Drifting as far as

This comment from musician Les Claypool caught my ear on NPR’s Weekend Edition Sunday:

(1) It’s a wonderful place to be, as far as a creative person.

This is an instance of verbless topic-restricting as far as (AsFarAs for short, labeled “prepositional as far as” in MWDEU), but one drifting some from its earlier uses and now serving as a more general restrictor — in (1), with as far as a creative person roughly paraphrasable as for a creative person, restricting the applicability of the assertion in it’s a wonderful place to be.

Background. There’s a fair literature on AsFarAs, most especially in section 1 of MWDEU‘s article on as far as, so far as (pp. 127-8) and in

Rickford, John R.; Thomas A. Wasow; Norma Mendoza-Denton; & Juli Espinoza. 1995. Syntactic variation and change in progress: Loss of the verbal coda in topic-restricting as far as constructions.  Lg 71.1.102-31. [hereafter, RWME]

(On this blog, discussion here, with a followup here.)

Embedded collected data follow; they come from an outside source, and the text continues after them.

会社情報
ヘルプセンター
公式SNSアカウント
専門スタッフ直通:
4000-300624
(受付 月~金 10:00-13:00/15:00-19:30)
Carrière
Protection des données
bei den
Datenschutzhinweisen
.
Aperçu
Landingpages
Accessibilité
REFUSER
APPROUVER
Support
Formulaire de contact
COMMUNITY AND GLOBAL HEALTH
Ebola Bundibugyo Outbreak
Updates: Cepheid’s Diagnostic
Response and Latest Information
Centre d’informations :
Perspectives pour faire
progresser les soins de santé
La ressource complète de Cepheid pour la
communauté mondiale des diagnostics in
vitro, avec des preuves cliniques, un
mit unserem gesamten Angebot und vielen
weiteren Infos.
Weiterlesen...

The historical antecedents are topic-restricting expressions with verbs: as/so far as NP is concerned, as/so far as concerns NP, as/so far as NP goes. So AsFarAs originates as a truncation. RWME had (p. 123) three 19th-century occurrences (two from Jane Austen, one from Herman Melville, all with very heavy NPs in the construction); then five more in the 20th century before 1959; then an increasing flood; and then, quickly, a wave of critics complaining (though Fowler seems to have gotten there first in his 1926 Modern English Usage (pp. 170-1): “As or so far as x cannot be used as short for as far as x goes or so far as concerns x — clearly Fowler wouldn’t be telling you that AsFarAs “cannot be used” if people hadn’t been using it; “cannot” here means ‘must not’).

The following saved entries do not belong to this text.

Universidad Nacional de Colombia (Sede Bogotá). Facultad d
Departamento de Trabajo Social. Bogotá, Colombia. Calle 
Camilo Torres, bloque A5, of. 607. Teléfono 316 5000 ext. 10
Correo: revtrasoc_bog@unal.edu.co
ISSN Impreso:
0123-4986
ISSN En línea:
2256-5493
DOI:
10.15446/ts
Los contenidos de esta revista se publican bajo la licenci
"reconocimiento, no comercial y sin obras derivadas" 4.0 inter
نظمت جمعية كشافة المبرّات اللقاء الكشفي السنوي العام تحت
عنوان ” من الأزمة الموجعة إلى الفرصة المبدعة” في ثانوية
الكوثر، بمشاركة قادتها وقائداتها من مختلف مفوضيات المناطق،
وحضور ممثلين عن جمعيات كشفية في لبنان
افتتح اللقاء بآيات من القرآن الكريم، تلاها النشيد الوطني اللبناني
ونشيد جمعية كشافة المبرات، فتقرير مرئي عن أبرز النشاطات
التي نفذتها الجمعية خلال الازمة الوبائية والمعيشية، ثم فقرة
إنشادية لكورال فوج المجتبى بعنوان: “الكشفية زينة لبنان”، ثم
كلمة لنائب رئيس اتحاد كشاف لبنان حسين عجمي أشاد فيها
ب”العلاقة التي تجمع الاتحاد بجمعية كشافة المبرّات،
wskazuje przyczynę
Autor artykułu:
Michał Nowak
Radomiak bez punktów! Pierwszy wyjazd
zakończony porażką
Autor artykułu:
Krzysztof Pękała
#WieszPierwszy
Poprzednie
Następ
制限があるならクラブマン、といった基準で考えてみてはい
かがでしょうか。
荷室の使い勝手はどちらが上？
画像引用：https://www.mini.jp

The excoriation of AsFarAs continued from the early 1960s to current times. Here’s Rob Colter’s 2005 Grammar to Go: The Portable A-Zed Guide to Canadian Usage (3rd ed.) on the subject:

More and more people are not bothering to end with “concerned” when they begin with “as far as.” Maybe they think they are saying “as for.”  Whatever the reason, we should be concerned. (p. 6)

Colter is about 50 years late in lamenting the spread of AsFarAs. Here, in contrast, from Jeremy Butterfield’s 2007 Oxford A-Z of English Usage, is a less peevish assessment:

well established in American usage and is a useful shorthand for the older as far as … is/are concerned. Nevertheless, many more conservative British speakers are likely to object to it, so it is best avoided with a British audience. (p. 14)

Important note. When someone says that AsFarAs is a “truncation” of an older expression or is “a useful shorthand” for it, they’re merely noting the history of the usage, not making a claim about its status in the current language, in particular in language production. In fact, as far as current English is concerned [note: I’m not myself a user of AsFarAs], AsFarAs is simply another construction of the language, with its own distribution in speech and writing — and available for semantic change, independent of its historical antecedents.

This is what I see in (1) and some other examples I’ve collected, in contrast to straightforward topic-restricting (‘as for X’) occurrences of AsFarAs, as in:

Herman Cain: ‘As far as a settlement, I am unaware of any sort of settlement. I hope it wasn’t for much because I didn’t do anything’ (link)

The “full forms” of (1) are indeed possible —

(2a) It’s a wonderful place to be, as far as a creative person is concerned.

(2b) As far as a creative person is concerned, it’s a wonderful place to be.

but I see these as not quite discourse-equivalent to (1), and (1) resists paraphrases with topic-restricting prepositions like as for and with respect to (which prefer sentence-initial position, so I’ve altered the word order):

(1′) ??As for a creative person, it’s a wonderful place to be.

(1″) ??With respect to a creative person, it’s a wonderful place to be.

Two examples similar to (1):

What should I do as far as a gift for my teen son who is a daddy. He just started working his butt off doing landscaping. (link) [as far as ‘for’ or ‘as’]

What are the ramifications as far as a divorce due to adultery? (link) [as far as ‘for’ or ‘of’]

Other examples seem to be somewhere in between topic-restricting uses of AsFarAs and uses of as far as as a more generalized preposition (in the neighborhood of ‘for’); the intentions of the writers are not entirely clear (perhaps even to them):

Habitat for Humanity – “Very personally rewarding as far as a volunteer position.” (link)

I love all blues, these are my favorites. As far as a live performance I like to see Buddy Guy, Little Milton and Johnny Winter play live. (link)

In any case, it looks as if as far as is developing more general prepositional uses in addition to its topic-restricting use (and, of course, its older use as a spatial preposition, as in “We drove as far as the edge of town”).